The similarities most often rest in the side effects of the steroids: insomnia, tiredness, and generally feeling crap for most of the time. But even here there are differences. For example, not every chemo drug results in hair loss and there is a range of other side effects. To say the illness is complex and misunderstood is an understatement.
Last Wednesday I had a two-stage procedure to remove a benign tumor [on the day the radiologist discovered a second one, hopefully also benign] in my left breast. The operation was the last stage in a series of tests over the past four months, mammograms, ultrasounds, and biopsy. The tumors are tiny at 4mm and probably would not have been removed without my history of breast cancer. What is interesting is that in 2002 I had a mammogram through the NHS [UK’s free at the point of access health service for all] which showed
an ill defined density centrally placed which was seen on earlier films [July2000]. It was investigated previously with ultrasound and further views, when no focal abnormality was seen. It is therefore unlikely that the appearances are significant.
The question is, and I will probably never know the answer, is there a connection between the ‘ill-defined density’ of 2000 and the two tumors removed on Wednesday especially given they were centrally located? If they had not been removed would they go on to change form and become malignant and aggressive? As my friend Nicole says, trying to fathom what caused our cancer — was it something we did or were exposed to, and could we have prevented it — is mostly futile but we still wonder, still ask.
The reality is once you have cancer and survive, you live with it forever. It might not be a central part of your consciousness at all times but it lingers on in the recesses of the mind. The other reality is the event in our lives called death is unavoidable. Death also has different meanings and we experience the inevitability in different ways. For me, in many ways, death is a release so much so that at times I find myself looking forward to it. I am not religious in the conventional sense so no heaven or hell for me. I will rest in the place of my paternal ancestors as that is where I locate my living self. Not to digress to far from this post, but I do believe there are a few people who know the secret of death. Imagine if we all knew this secret what chaos would ensue.

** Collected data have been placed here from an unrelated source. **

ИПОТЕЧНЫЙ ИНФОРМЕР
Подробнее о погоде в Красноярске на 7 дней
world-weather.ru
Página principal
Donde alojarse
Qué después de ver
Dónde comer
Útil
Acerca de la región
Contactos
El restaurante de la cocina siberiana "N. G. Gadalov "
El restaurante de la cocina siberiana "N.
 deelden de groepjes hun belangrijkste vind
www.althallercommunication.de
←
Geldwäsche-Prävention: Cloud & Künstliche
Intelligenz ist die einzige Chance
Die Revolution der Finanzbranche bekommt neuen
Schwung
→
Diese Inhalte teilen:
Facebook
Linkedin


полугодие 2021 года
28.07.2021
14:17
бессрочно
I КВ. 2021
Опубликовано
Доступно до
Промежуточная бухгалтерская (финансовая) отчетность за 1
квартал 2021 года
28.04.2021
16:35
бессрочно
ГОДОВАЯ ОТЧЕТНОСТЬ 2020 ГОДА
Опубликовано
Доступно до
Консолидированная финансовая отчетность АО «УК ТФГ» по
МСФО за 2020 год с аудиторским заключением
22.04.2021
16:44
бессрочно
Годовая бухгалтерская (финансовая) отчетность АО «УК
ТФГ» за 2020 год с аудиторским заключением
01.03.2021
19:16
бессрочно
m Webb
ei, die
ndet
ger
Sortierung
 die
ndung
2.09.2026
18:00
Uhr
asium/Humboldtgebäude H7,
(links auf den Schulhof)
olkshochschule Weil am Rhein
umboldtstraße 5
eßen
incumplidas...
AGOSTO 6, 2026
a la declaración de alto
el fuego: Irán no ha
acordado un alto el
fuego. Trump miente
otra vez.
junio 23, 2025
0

For Nicole death means the acceptance of the lack of control we have. We can’t always tell what is going on inside of us until it is too late. We can’t control our environment and habits/behavior enough to be secure in the sense that a cancer patient knows that, faces that, in ways many others happily disregard or simply don’t have to think much about because the strain of it is so abusive to daily function.
It is worth taking the time occasionally to contemplate our inevitable end — at least in the form we all know. Cancer provides this unwelcome opportunity. Heidi explains,
I’ve been thinking that acceptance of death might be a good process for me to go through. I’m not saying I’m giving up on positive thinking. I actually think it might be an extension of that. To fully accept the thing we can’t change and be free of the anxiety related to it. Not that I intend to die soon. But we all die. So it could be a good investment for my healing now as well as for the inevitable future event.
Heidi has just completed her chemo treatment and will soon move to the next stage which is surgery to remove the lump which has hopefully shrunk and lymph nodes. She documents her experience with cancer on her blog “Heidi’s Bosom Buddies”
October update. Heidi’s tumor was shrunk and removed but required two surgeries. She is now undergoing radiotherapy.